- [Extracted material]
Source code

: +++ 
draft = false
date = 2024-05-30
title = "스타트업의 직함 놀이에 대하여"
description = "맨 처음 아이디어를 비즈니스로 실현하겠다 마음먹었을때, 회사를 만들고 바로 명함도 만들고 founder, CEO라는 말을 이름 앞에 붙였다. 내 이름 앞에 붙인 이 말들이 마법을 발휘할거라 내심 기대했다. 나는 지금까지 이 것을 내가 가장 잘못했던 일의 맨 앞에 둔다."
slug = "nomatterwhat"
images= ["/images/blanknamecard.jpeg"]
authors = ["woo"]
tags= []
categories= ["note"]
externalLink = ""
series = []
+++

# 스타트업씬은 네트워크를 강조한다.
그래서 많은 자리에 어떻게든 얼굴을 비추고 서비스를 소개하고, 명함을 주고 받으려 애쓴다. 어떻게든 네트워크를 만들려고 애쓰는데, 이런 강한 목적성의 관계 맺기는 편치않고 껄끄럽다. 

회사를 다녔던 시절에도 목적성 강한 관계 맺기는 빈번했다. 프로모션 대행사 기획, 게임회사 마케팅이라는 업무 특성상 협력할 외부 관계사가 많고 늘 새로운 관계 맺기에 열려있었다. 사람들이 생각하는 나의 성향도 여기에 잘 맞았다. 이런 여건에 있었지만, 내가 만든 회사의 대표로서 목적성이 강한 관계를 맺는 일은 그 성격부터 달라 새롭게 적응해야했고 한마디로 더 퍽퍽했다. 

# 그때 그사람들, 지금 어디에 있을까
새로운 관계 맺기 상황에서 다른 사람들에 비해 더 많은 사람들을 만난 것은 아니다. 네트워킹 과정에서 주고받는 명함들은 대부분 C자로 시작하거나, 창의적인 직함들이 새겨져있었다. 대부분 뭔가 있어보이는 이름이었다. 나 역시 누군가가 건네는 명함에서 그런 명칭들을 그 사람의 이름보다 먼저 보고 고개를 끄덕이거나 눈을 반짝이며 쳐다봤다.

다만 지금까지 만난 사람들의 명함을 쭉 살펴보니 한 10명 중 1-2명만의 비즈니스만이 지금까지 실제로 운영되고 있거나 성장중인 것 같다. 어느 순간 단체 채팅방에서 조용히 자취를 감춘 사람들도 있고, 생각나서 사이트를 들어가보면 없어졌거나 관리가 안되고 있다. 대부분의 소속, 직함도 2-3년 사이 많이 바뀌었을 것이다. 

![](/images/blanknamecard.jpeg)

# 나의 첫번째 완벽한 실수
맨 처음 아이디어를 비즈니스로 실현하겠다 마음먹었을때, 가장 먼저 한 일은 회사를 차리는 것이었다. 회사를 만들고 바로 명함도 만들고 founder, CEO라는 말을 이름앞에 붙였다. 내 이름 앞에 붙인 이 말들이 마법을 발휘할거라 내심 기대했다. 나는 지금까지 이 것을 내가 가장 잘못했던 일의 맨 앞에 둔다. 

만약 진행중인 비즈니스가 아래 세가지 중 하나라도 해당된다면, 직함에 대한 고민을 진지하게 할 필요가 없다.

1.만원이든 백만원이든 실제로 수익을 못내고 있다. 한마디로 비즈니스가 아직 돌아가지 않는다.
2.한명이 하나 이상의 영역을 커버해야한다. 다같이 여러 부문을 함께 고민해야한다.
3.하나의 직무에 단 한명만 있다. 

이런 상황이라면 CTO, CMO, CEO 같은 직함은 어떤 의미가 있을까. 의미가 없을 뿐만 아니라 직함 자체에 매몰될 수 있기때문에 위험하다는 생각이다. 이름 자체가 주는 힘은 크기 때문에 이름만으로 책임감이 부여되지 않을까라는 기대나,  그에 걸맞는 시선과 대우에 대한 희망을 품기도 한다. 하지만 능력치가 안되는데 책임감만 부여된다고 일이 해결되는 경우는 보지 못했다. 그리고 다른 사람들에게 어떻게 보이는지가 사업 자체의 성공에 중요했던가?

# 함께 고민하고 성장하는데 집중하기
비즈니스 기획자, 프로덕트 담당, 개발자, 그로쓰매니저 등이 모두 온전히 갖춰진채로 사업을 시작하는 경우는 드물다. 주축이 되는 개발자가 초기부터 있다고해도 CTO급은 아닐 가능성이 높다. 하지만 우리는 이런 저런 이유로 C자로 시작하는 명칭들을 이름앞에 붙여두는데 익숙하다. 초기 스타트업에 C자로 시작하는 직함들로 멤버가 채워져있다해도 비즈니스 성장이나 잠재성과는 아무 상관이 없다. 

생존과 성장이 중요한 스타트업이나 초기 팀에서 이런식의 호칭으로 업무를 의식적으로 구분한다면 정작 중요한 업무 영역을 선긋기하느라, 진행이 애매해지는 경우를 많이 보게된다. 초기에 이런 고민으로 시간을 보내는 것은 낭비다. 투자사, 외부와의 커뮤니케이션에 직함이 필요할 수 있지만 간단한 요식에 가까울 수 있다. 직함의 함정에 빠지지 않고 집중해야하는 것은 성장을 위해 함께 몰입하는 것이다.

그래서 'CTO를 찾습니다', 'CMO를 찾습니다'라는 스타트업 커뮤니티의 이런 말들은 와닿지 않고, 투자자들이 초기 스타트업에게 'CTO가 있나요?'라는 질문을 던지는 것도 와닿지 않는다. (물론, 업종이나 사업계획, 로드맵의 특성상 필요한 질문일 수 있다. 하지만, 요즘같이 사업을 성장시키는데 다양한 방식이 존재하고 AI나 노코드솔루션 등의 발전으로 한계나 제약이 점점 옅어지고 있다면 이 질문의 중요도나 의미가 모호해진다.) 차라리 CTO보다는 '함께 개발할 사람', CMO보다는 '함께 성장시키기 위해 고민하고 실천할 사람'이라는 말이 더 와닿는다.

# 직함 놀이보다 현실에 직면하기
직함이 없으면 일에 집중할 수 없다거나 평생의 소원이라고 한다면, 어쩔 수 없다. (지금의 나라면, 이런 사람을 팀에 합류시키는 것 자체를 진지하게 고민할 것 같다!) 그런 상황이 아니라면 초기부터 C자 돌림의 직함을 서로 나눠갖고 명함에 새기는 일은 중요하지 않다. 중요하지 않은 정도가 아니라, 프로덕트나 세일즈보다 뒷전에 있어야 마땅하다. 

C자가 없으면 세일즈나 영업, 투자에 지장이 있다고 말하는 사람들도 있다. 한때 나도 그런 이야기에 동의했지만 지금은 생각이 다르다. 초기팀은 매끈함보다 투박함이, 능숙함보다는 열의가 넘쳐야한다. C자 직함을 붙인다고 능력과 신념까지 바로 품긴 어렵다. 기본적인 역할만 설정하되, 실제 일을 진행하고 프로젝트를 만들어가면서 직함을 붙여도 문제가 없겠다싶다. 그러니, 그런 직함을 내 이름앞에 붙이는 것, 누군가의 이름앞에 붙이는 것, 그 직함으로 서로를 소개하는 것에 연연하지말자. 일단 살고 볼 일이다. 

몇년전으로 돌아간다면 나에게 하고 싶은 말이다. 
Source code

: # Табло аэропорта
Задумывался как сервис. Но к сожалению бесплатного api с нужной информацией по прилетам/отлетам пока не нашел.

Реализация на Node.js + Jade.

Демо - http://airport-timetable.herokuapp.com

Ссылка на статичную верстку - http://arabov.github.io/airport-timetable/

- [Exercise brief] Where the listing above reaches the line that contains "# 그때 그사람들, 지금 어디에 있을까", start retyping, and finish with the line that contains "새로운 관계 맺기 상황에서"; reproduce those lines exactly and no others.

- [Task solution]
# 그때 그사람들, 지금 어디에 있을까
새로운 관계 맺기 상황에서 다른 사람들에 비해 더 많은 사람들을 만난 것은 아니다. 네트워킹 과정에서 주고받는 명함들은 대부분 C자로 시작하거나, 창의적인 직함들이 새겨져있었다. 대부분 뭔가 있어보이는 이름이었다. 나 역시 누군가가 건네는 명함에서 그런 명칭들을 그 사람의 이름보다 먼저 보고 고개를 끄덕이거나 눈을 반짝이며 쳐다봤다.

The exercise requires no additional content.